Manfred, who said Monday that there was a “real risk” that the 2020 season would be wiped out, said he met with Clark for several hours in Phoenix on Tuesday.
“We left that meeting with a jointly developed framework that we agreed could form the basis of an agreement and subject to conversations with our respective constituents.
“I summarized that framework numerous times in the meeting and sent Tony a written summary today.
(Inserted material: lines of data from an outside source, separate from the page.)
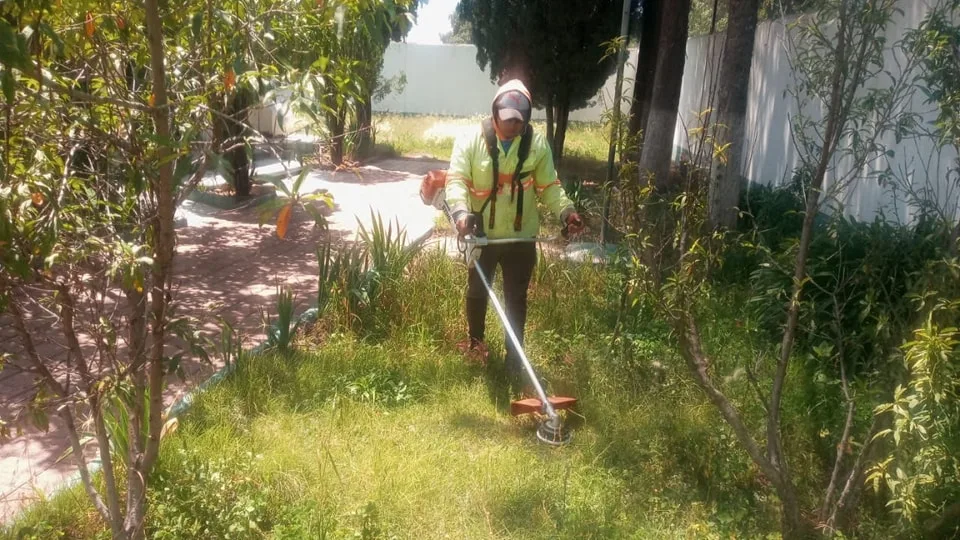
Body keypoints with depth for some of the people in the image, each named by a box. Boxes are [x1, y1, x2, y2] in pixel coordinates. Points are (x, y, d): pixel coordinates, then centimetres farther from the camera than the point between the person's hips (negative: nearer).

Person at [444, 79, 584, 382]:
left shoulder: (537, 145, -5)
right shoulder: (471, 142, -12)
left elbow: (549, 186, 0)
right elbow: (456, 180, -20)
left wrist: (566, 211, -18)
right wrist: (461, 212, -39)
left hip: (521, 237, 1)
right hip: (482, 235, 0)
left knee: (516, 298, 11)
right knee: (477, 291, 18)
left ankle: (514, 355, 26)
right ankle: (475, 343, 42)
Consistent with our conversations yesterday, I am encouraging the Clubs to move forward and I trust Tony is doing the same.”
The Los Angeles Times reported that the latest proposal from MLB includes full prorated salaries for players.
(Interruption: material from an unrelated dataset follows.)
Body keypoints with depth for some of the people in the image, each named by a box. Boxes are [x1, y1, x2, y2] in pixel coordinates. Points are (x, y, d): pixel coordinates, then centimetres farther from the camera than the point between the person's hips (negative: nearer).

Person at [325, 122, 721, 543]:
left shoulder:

Players had balked at three prior proposals that called for them to receive only a percentage of their salaries, prorated by number of games played.
The plan calls for 60 regular-season games plus a 16-team playoff field, with play to begin on July 19 or 20, the Times said.
The Major League Baseball Players Association is expected to see a longer regular season, and one person familiar with the talks told the newspaper that there was as yet “no agreement, even in principle.”
Players have argued that an agreement on prorated salaries reached on March 26 did not require them to accept further wage reductions.
MLB appears to have come around to that view, with New York Yankees president Randy Levine saying in an interview on Tuesday that under the March 26 agreement “the commissioner has the right to schedule the games as long as the players are paid pro rata.”